Schlacht um Monte Cassino

Hoch über der Küstenstraße zwischen Neapel und Rom thronend, war Monte Cassino eine der am stärksten ausgebauten Verteidigungsstellungen auf der italienischen Halbinsel.

Im Winter 1943/44 bildete Monte Cassino den westlichen Angelpunkt der deutschen Gustavlinie. Im Rahmen der alliierten Versuche, diese Linie zu durchbrechen, wurde Monte Cassino, dessen Verteidiger aus Soldaten der deutschen 1. Fallschirmjäger-Division bestanden, nacheinander von amerikanischen, britischen, neuseeländischen, indischen und polnischen Streitkräften angegriffen.
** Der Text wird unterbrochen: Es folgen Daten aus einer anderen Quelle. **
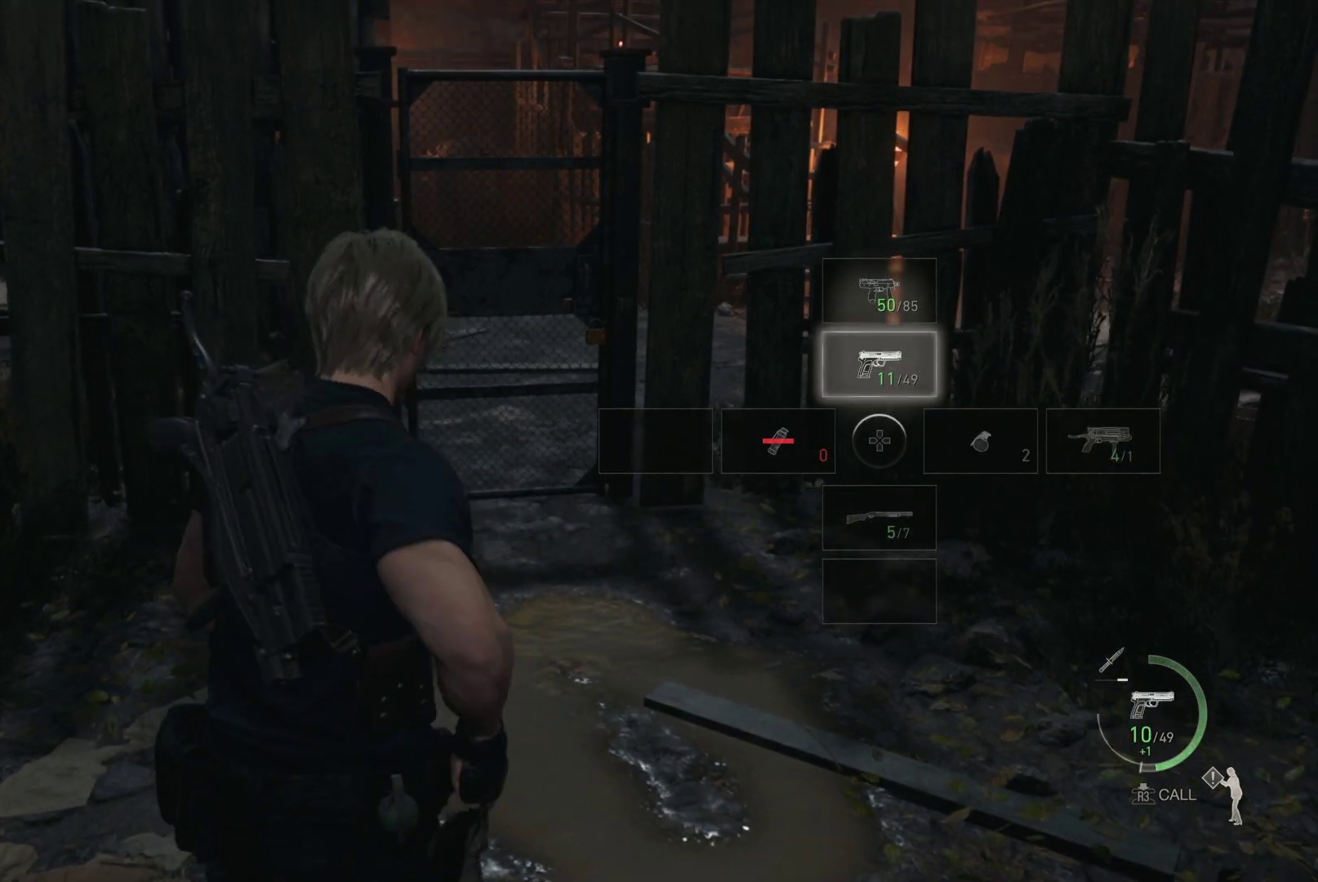
{"buttons": ["L2"], "left_stick": "up", "right_stick": "center", "events": [[117, "SQUARE", "down"], [217, "SQUARE", "up"], [433, "left_stick", "up"], [500, "L2", "down"]]}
Am 16. Februar 1944 wurde das historische St. Benedict-Kloster auf dem Gipfel des Monte Cassino trotz weltweiter Proteste von alliierter Artillerie und Bomben zerstört.

Bis zu diesem Zeitpunkt hatten die Deutschen das Kloster selbst nicht besetzt, aber nach der Bombardierung stellte sich heraus, daß die Ruinen viel bessere Verteidigungsstellungen boten als jene, in denen sie zuvor gelegen hatten. Nach einer Woche schwerer Kämpfe wurde Monte Cassino dennoch am 11. Mai 1944 vom 2. polnischen Korps erobert.